13. Bumble bees make honey too but only enough to feed the babies.

14. The bumble bee is not aggressive like honeybee; she will ignore you and fly around collecting pollen and nectar.

15. Bumble bees have smelly feet so that other bumble bees can tell that the nectar has already been taken.

16. Bees are hymenoptera, top 3 biggest insect groups 19,500 bee species described.

17. Bumblebees - 267 species world wide described.

18. All bumblebees live in the northern hemisphere, and are adapted to cooler climates.

19. Bumble bees are documented to pollinate many important food crops.

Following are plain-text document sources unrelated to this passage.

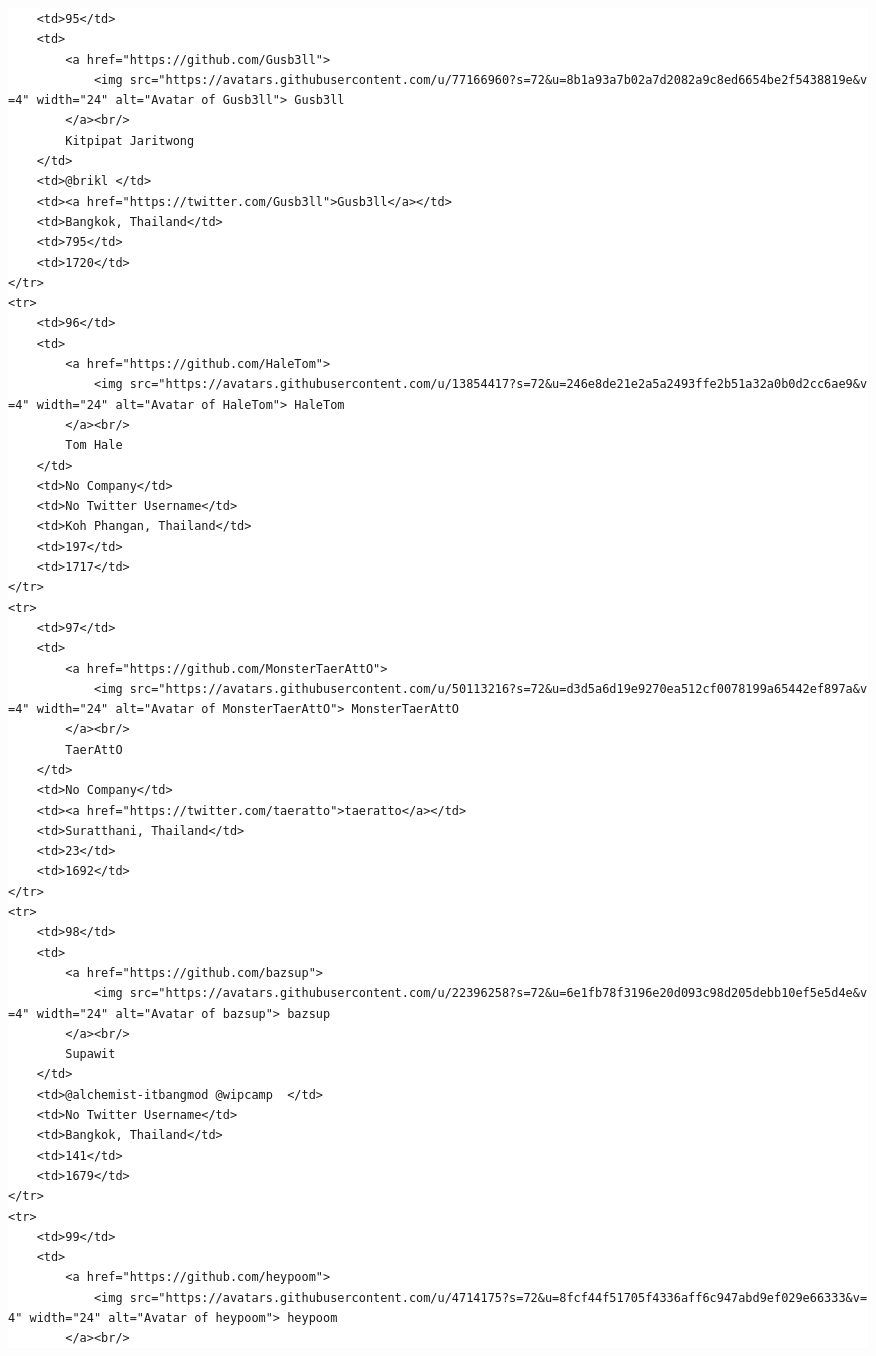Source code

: 		<td>95</td>
		<td>
			<a href="https://github.com/Gusb3ll">
				<img src="https://avatars.githubusercontent.com/u/77166960?s=72&u=8b1a93a7b02a7d2082a9c8ed6654be2f5438819e&v=4" width="24" alt="Avatar of Gusb3ll"> Gusb3ll
			</a><br/>
			Kitpipat Jaritwong
		</td>
		<td>@brikl </td>
		<td><a href="https://twitter.com/Gusb3ll">Gusb3ll</a></td>
		<td>Bangkok, Thailand</td>
		<td>795</td>
		<td>1720</td>
	</tr>
	<tr>
		<td>96</td>
		<td>
			<a href="https://github.com/HaleTom">
				<img src="https://avatars.githubusercontent.com/u/13854417?s=72&u=246e8de21e2a5a2493ffe2b51a32a0b0d2cc6ae9&v=4" width="24" alt="Avatar of HaleTom"> HaleTom
			</a><br/>
			Tom Hale
		</td>
		<td>No Company</td>
		<td>No Twitter Username</td>
		<td>Koh Phangan, Thailand</td>
		<td>197</td>
		<td>1717</td>
	</tr>
	<tr>
		<td>97</td>
		<td>
			<a href="https://github.com/MonsterTaerAttO">
				<img src="https://avatars.githubusercontent.com/u/50113216?s=72&u=d3d5a6d19e9270ea512cf0078199a65442ef897a&v=4" width="24" alt="Avatar of MonsterTaerAttO"> MonsterTaerAttO
			</a><br/>
			TaerAttO
		</td>
		<td>No Company</td>
		<td><a href="https://twitter.com/taeratto">taeratto</a></td>
		<td>Suratthani, Thailand</td>
		<td>23</td>
		<td>1692</td>
	</tr>
	<tr>
		<td>98</td>
		<td>
			<a href="https://github.com/bazsup">
				<img src="https://avatars.githubusercontent.com/u/22396258?s=72&u=6e1fb78f3196e20d093c98d205debb10ef5e5d4e&v=4" width="24" alt="Avatar of bazsup"> bazsup
			</a><br/>
			Supawit
		</td>
		<td>@alchemist-itbangmod @wipcamp  </td>
		<td>No Twitter Username</td>
		<td>Bangkok, Thailand</td>
		<td>141</td>
		<td>1679</td>
	</tr>
	<tr>
		<td>99</td>
		<td>
			<a href="https://github.com/heypoom">
				<img src="https://avatars.githubusercontent.com/u/4714175?s=72&u=8fcf44f51705f4336aff6c947abd9ef029e66333&v=4" width="24" alt="Avatar of heypoom"> heypoom
			</a><br/>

They are also more effective than honey bees at pollinating crops grown in greenhouses. 

20. When most insects are inactive due to cold temperatures bumble bees are able to fly by warming their fight muscles by shivering, enabling them to raise their body temperature as necessary for fight.

21. Instead of starting their own colonies, some bumble bee species have evolved to take over another species’ colony to rear their young. These ‘cuckoo’ bees then use the workers from the queen-less colony to feed and care for their offspring.

22. Some bumble bee are known to rob fowers of their nectar. Nectar robbing occurs when a bee extracts nectar from a fower without coming into contact with its reproductive parts (i.e. anthers and/or stigma), usually by biting a hole at the base of the flower.